La compraventa de disfraces intelectuales convierte incluso los mesianismos revolucionarios y las teologías negativas —ese matrimonio contra natura entre Benjamin y Heidegger, hoy en día tan en boga— en juguetes de temporada. Si es que todavía existen los intelectuales —pero no estoy nada seguro de que sea así—, los podríamos dividir en dos categorías: los apocalípticos-integrados y los integrados-integrados.

Los primeros nos ofrecen desde hace décadas el dudoso placer de la regresión y acaban por vendernos muy caro su nihilismo barato. Los segundos nos entretienen con el espectáculo de su cursilería y nos invitan a disfrutar sin complejos los territorios exóticos de un turismo cultural apto para todas las edades del hombre: las transgresiones de cartón piedra, los paladares atrofiados, que se lo tragan todo sin retener nada, la gimnasia genital disfrazada de erotismo, el exhibicionismo impúdico y masificado, los dilemas maniqueos de la novela negra, la inofensiva violencia de papel de la narco-literatura, el plagio pseudo-expresionista de los argots y los dialectos como estafadora garantía de estilo y autenticidad…

Mi dispepsia crónica no me permite leer la mala literatura, y menos aún la falsa buena literatura.
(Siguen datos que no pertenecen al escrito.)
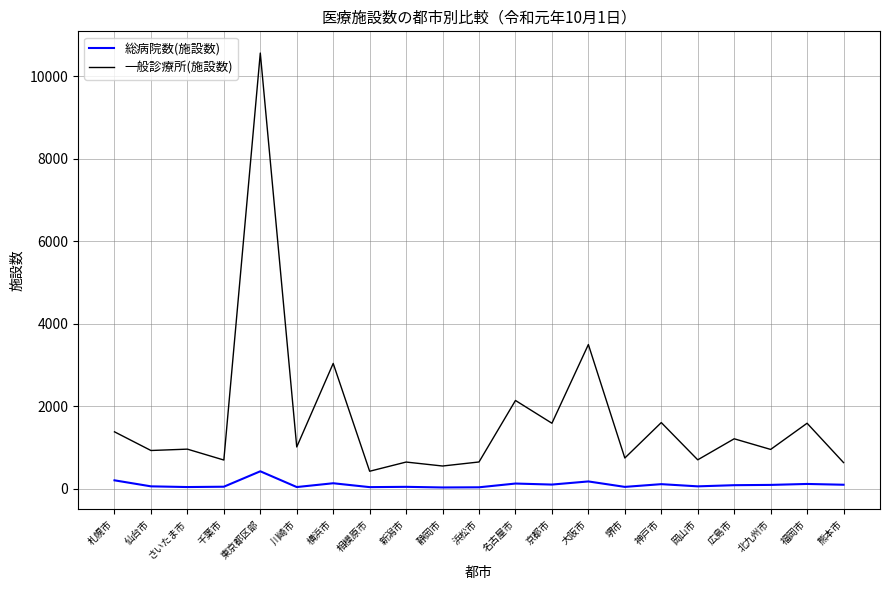

Is it true that 一般診療所(施設数) equals 1833 at 広島市?

False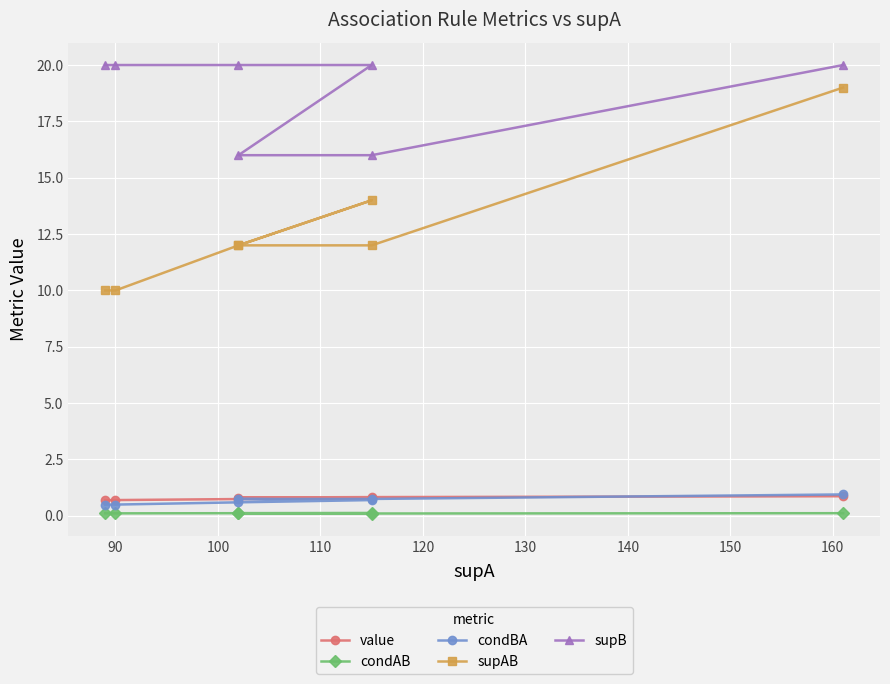

Which label corresponds to the smallest value in the chart?

90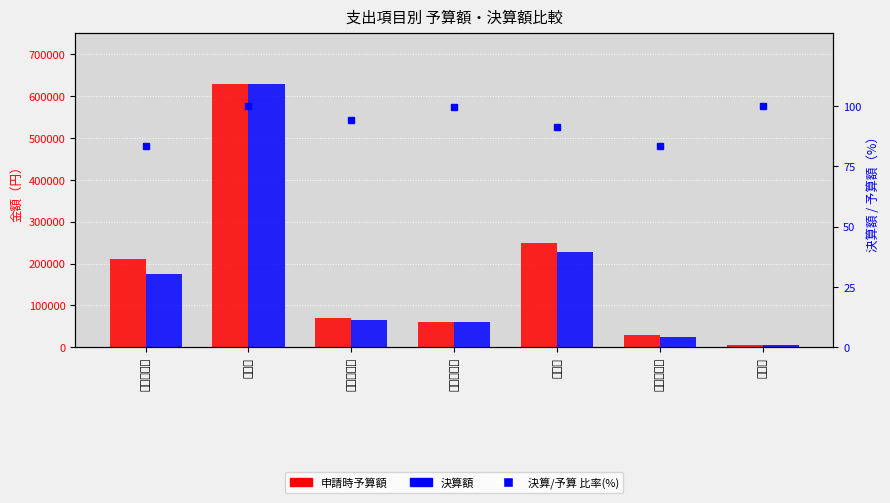

Which series has the largest total across all categories?

申請時予算額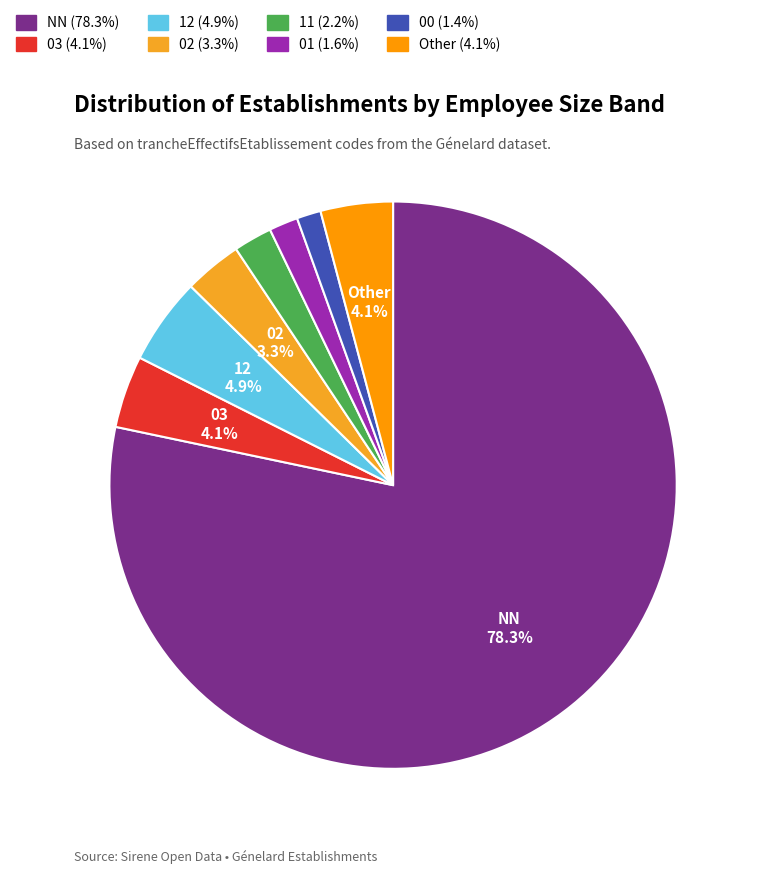

Count the number of slices in the pie.

8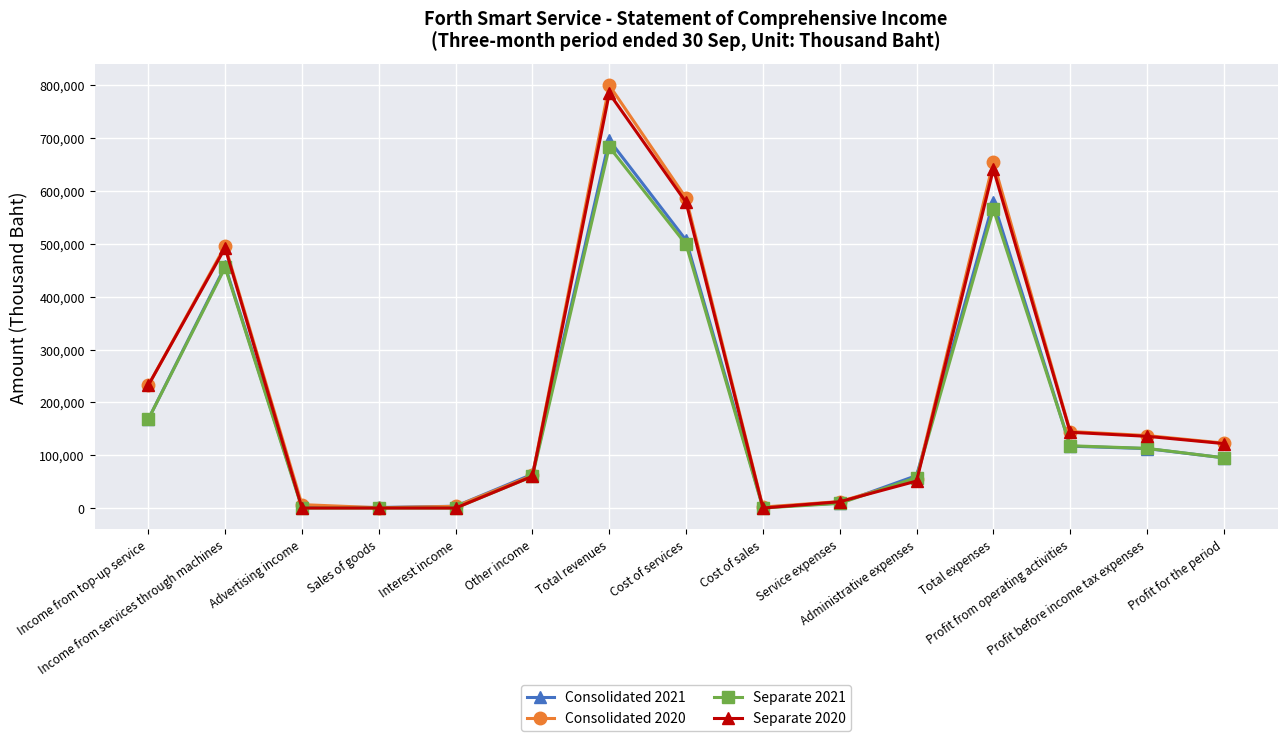

Does the chart have visible grid lines?

Yes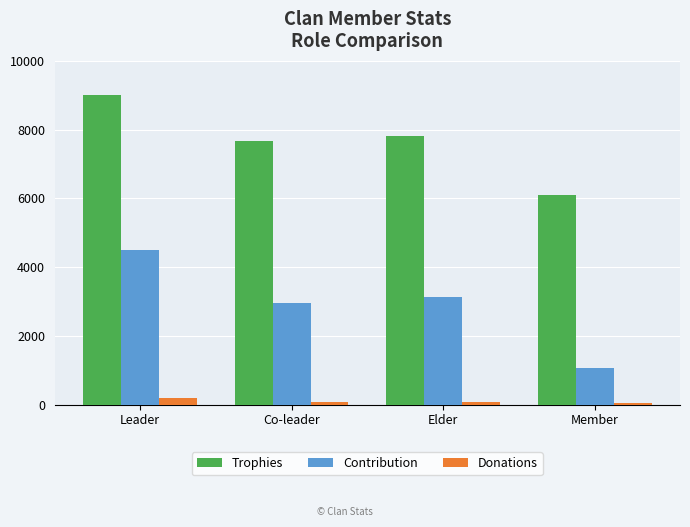

Rank the series by their maximum value, from highest to lowest.

Trophies, Contribution, Donations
Es la única virtud que me reconozco. En todo lo demás, mis cualidades y mis costumbres pertenecen a la medianía nada excepcional de una especie en irreversible decadencia. ¿Cómo avivar, pues, el rescoldo de estos fuegos fatuos que tan sólo representan la exhalación nocturna y solitaria de un desconcierto originario? Careciendo de cualquier teoría o ideología, no puedo sino encomendarme a la idiosincrática legitimación de la única consigna moral y estética en la que sigo, a pesar de todo, creyendo: “Limitar la deshonra” (Piergiorgio Bellocchio).